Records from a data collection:
· · · ·
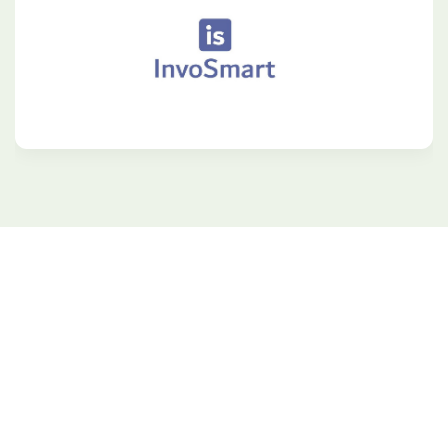
Rejoignez nous pour profitez des
opportunités dans le monde des
crypto-actifs.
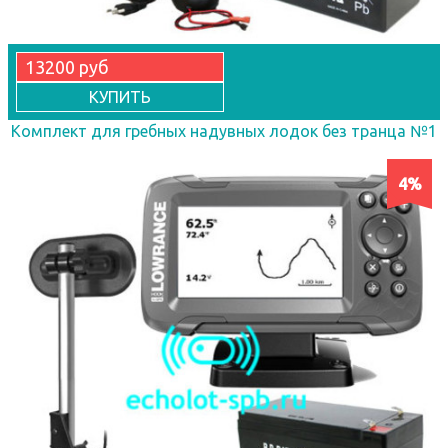
13200 руб
КУПИТЬ
Комплект для гребных надувных лодок без транца №1
4%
· · · ·
- _DESCRIPTION OF THE TASK_
Set each line of the records down exactly, leaving every picture out.

- _SOLUTION FOR THIS TASK_
Rejoignez nous pour profitez des
opportunités dans le monde des
crypto-actifs.
13200 руб
КУПИТЬ
Комплект для гребных надувных лодок без транца №1
4%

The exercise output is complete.